I have participated in many discussions about master data management (MDM) being “just” about improving the quality of master data. Although master data management includes the discipline of data quality, it has a much broader scope. MDM introduces a new approach for managing data that isn't in scope of traditional data quality solutions.
Here are three questions I normally hear about the intersection of MDM and data quality.
- What make MDM different from data quality?
MDM consists of the processes, policies, standards and tools to consistently manage master data and provide a single point of reference. On the other hand, data quality, at its core, is about the fitness and usability of data. Data quality focusses on correctness and completeness of the individual records as well as the consistency and de-duplication in sets of records.
As you can see, these definitions differ in scope and approach. Data quality is part of master data management, although it's not the only aim of an MDM initiative.
- What are the added capabilities of Master Data Management compared to Data Quality?
MDM brings capabilities to the table that data quality does not offer. MDM focuses on data issues that arise because of the distributed system landscape and complex distributed supply chains of today's organizations. MDM has a much stronger focus on processes (on the system and organization level) to collaboratively improve master data throughout the whole corporation. With its focus on processes and organization, MDM acts while data is processed in the company’s various business processes. Let me elaborate this a little further by asking the question: What is the typical goal of an MDM project?

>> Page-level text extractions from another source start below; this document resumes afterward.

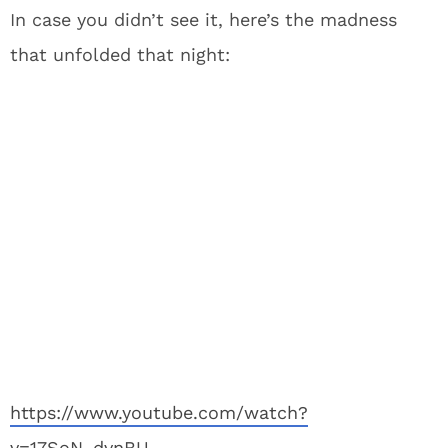
In case you didn’t see it, here’s the madness
that unfolded that night:
https://www.youtube.com/watch?
v=17SoN_dvnBU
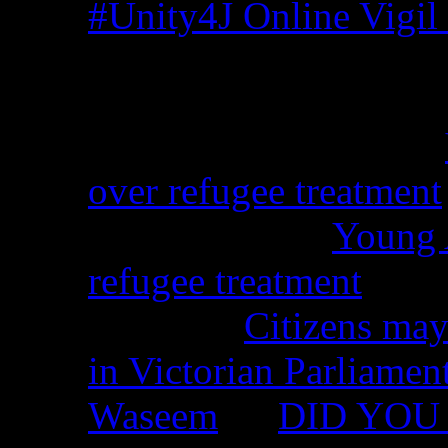
#Unity4J Online Vigil 
Recent Comments
Christina from WA on
over refugee treatment
Peter Kemp on
Young A
refugee treatment
Nicko on
Citizens may
in Victorian Parliamen
Waseem
on
DID YOU 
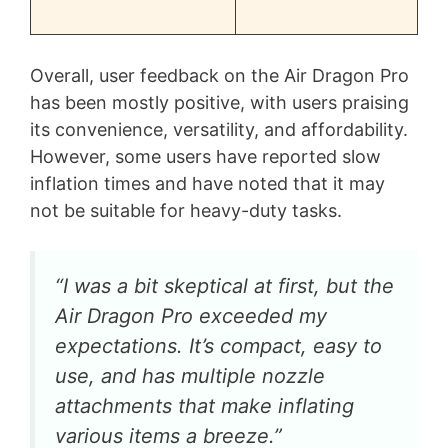
Overall, user feedback on the Air Dragon Pro
has been mostly positive, with users praising
its convenience, versatility, and affordability.
However, some users have reported slow
inflation times and have noted that it may
not be suitable for heavy-duty tasks.
“I was a bit skeptical at first, but the
Air Dragon Pro exceeded my
expectations. It’s compact, easy to
use, and has multiple nozzle
attachments that make inflating
various items a breeze.”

In many cases, MDM is about synchronizing and merging information stored in multiple operational systems. The goal might be to sync customer records in the ERP system with all other systems – and to make sure that, when a customer contacts the organization through any channel, he or she can be correctly identified and addressed. MDM can also provide a consolidated product and supplier data reference, allowing the purchasing department to track all supplier, purchased materials and related element.

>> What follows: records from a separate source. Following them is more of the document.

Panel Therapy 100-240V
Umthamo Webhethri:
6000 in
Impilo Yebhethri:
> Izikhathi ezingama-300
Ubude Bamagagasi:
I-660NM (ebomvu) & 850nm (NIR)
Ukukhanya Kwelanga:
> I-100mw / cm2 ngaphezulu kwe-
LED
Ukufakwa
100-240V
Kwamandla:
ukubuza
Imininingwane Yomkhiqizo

To accomplish these goals, master data needs to validated and corrected but also synchronized throughout the whole system landscape of the supply change. So, the sole intention of MDM is to integrate into existing business processes and ensure high-quality master data to be available in all systems at any time.
For example, if a corporation maintains everything in one ERP system, an MDM project wouldn’t be needed. Data quality would still be important to make sure the individual data records are fit for purpose. But, there are few organizations that have just one system of record. Companies need MDM when they try to synchronize data elements across systems and organization units. The value of MDM is to link and sync data from multiple sources to better leverage data about business partners, materials and its related items.

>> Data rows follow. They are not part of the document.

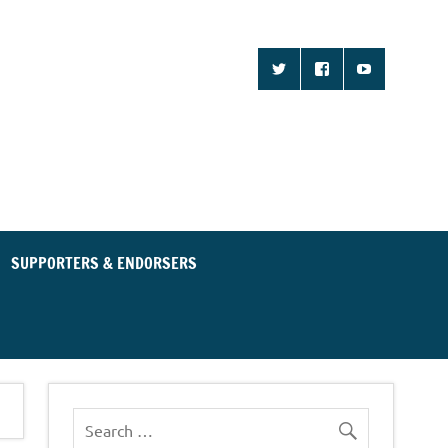
d Community for an
ent Party
SUPPORTERS & ENDORSERS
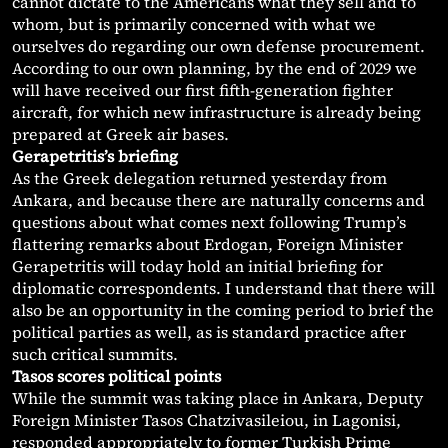
cannot dictate to the Americans what they sell and to
whom, but is primarily concerned with what we
ourselves do regarding our own defense procurement.
According to our own planning, by the end of 2029 we
will have received our first fifth-generation fighter
aircraft, for which new infrastructure is already being
prepared at Greek air bases.
Gerapetritis’s briefing
As the Greek delegation returned yesterday from
Ankara, and because there are naturally concerns and
questions about what comes next following Trump’s
flattering remarks about Erdogan, Foreign Minister
Gerapetritis will today hold an initial briefing for
diplomatic correspondents. I understand that there will
also be an opportunity in the coming period to brief the
political parties as well, as is standard practice after
such critical summits.
Tasos scores political points
While the summit was taking place in Ankara, Deputy
Foreign Minister Tasos Chatzivasileiou, in Lagonisi,
responded appropriately to former Turkish Prime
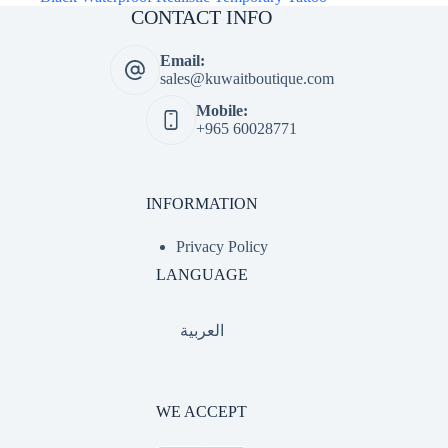
CONTACT INFO
Email:
sales@kuwaitboutique.com
Mobile:
+965 60028771
INFORMATION
Privacy Policy
LANGUAGE
العربية
WE ACCEPT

- What additional benefit does Master Data Management offer?
MDM allows the business to function better and grow faster. The reason companies invest into MDM is because they want to leverage digital business channels, both internal and external.
The first business value of MDM is to improve the business processes in the digital economy rather than focusing solely on the quality of data. Here, data quality isn't the goal, but it is rather an important component that helps enable the primary goal which are automated supply chain processes internally and externally. With the increasing need to automate business processes with partners and customers, the value of a true master data hub increases both in operations and in analytics.